A ddc control system, the Infinity SCX 920, by Andover Controls (Andover, MA) was installed to control the new chiller plant. Square D (Palatine, Il) provided the electrical distribution control center. By implementing Phase One, VACHS pioneered performance contracting for energy services in the VA system.

Phase Two expanded the plant capacity with a 6,600 ton/hr ice thermal storage system by Baltimore Aircoil Company (Baltimore), the TSU 60MAP, and converted the chilled water pumping system to a primary/secondary loop operation. This expansion provided the necessary cooling capacity for the addition to the clinic, which added 100,000 sq ft to this facility. The ice storage system is driven by screw machines that operate at night, during off-peak electric utility periods, to provide the 20˚F fluid necessary to make the ice. The stored ice is then used during the on peak electric utility period, requiring only the electrical power necessary to move the fluid to the heat exchangers. APV Heat Exchangers Inc. (West Sussex, England) provided the plate-and frame-exchanger.

Both ice thermal storage and conventional cooling systems were evaluated for Phase Two, and ice storage (without consideration for energy rebates) proved to be the lower first cost alternative. According to Stuart Erhardt, Senior Project Manager of Cogenex, “Ice thermal storage and night time chiller operation at lower wet bulb temperatures met capacity requirements with existing equipment. This enabled the VA to avoid the capital investment for additional cooling towers that would have been required with a conventional system. With the added benefit of energy rebates, there was no question that ice was the way to go.

Diversified Technology Consultants (North Haven, CT) acted as the design-build consultant, and Mulvaney Mechanical Inc. (Ridgefield, CT) was the mechanical contractor for the project.

Success on Many Levels

The project earned rebates from United Illuminating Company totaling $310,966 for lighting and high efficiency motors and $100,000 from Southern Connecticut Gas for the installation of the absorption chiller.

An additional $294,520 rebate was received from the United Illuminating Company for the ice thermal storage system. The actual savings for the project add up from each part of the project: $285,000 from the chiller plant, $185,000 from the lighting, and $130,000 from the ice thermal storage system.

The hospital saved on electrical costs as well. Chiller plant kilowatt usage went from 2,580,134 to 16,680; the new lighting systems’ electrical usage went from 2,470,800 to 8,276; and the ice thermal storage uses a mere 7,222 kW.

According to Mr. Palazzi, “The ESPC that has been initiated at VA Connecticut Healthcare System, West Haven campus has exceeded our original expectations.”
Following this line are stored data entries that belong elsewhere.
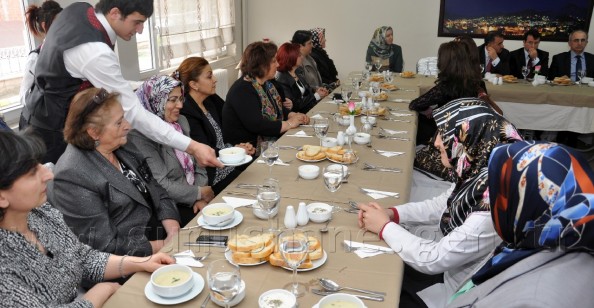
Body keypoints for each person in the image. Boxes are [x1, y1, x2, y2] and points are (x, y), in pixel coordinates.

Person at [358, 98, 522, 308]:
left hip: (459, 292)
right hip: (451, 271)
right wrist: (392, 214)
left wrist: (384, 227)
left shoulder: (492, 206)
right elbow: (441, 205)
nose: (436, 142)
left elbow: (433, 259)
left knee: (377, 280)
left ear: (472, 140)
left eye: (445, 134)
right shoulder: (482, 174)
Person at [23, 0, 220, 168]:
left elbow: (105, 78)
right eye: (137, 22)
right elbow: (134, 113)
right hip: (51, 131)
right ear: (115, 13)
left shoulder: (79, 9)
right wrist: (192, 146)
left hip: (37, 114)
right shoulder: (95, 51)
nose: (141, 30)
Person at [0, 130, 175, 307]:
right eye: (32, 173)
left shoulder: (41, 214)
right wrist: (100, 292)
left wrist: (143, 262)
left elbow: (83, 258)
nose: (48, 175)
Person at [447, 141, 594, 307]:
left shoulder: (535, 299)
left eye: (501, 191)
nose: (494, 199)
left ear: (525, 197)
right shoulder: (544, 235)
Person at [48, 88, 181, 260]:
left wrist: (173, 230)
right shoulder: (72, 175)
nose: (128, 125)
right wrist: (163, 246)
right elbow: (104, 245)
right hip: (129, 260)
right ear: (94, 132)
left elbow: (157, 190)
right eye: (119, 123)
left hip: (161, 236)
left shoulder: (123, 145)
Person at [128, 75, 214, 226]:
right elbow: (162, 183)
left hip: (196, 195)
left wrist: (200, 194)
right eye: (173, 100)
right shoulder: (140, 136)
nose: (180, 105)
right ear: (156, 101)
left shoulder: (181, 121)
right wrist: (198, 194)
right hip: (170, 207)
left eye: (181, 99)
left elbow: (198, 162)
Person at [177, 57, 255, 194]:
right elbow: (205, 151)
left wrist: (240, 146)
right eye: (209, 76)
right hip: (213, 176)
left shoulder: (210, 100)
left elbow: (231, 125)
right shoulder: (187, 112)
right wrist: (235, 150)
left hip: (227, 164)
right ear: (194, 85)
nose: (215, 79)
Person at [223, 41, 309, 149]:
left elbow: (278, 108)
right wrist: (289, 124)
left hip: (272, 141)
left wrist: (293, 115)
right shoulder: (242, 90)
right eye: (274, 61)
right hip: (248, 151)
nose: (278, 65)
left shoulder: (267, 84)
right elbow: (258, 125)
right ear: (261, 65)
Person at [18, 0, 63, 130]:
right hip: (35, 126)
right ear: (44, 25)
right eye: (57, 23)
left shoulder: (67, 53)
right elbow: (23, 96)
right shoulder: (35, 57)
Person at [275, 42, 323, 114]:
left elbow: (307, 91)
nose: (302, 57)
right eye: (299, 55)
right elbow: (293, 105)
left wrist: (316, 90)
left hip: (309, 110)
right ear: (291, 57)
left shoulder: (298, 71)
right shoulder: (282, 79)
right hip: (298, 116)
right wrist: (316, 96)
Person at [291, 30, 330, 98]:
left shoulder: (310, 58)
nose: (312, 45)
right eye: (310, 43)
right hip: (311, 102)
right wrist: (316, 91)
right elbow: (305, 88)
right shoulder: (296, 64)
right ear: (300, 46)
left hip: (318, 98)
Intangibles factor into the savings as well. The new chiller plant is saving energy and experiencing reduced maintenance and repair costs; the system conserves nonrenewable fuels achieving environmental fuels and energy cost reduction goals identified in the Energy Policy Act of 1992; The ice thermal storage system saved $650,000 in first cost, and is saving $100,424 annually in operating costs.

To date, the VA Connecticut Healthcare System project has earned several awards and acknowledgements, such as the Federal Energy Management Team Award for Energy Savings Performance Contract, the Energy Champion Award by DOE for the “You Have The Power Campaign,” and the Total Rehab Award given by Energy User News (an Engineered Systems sister publication).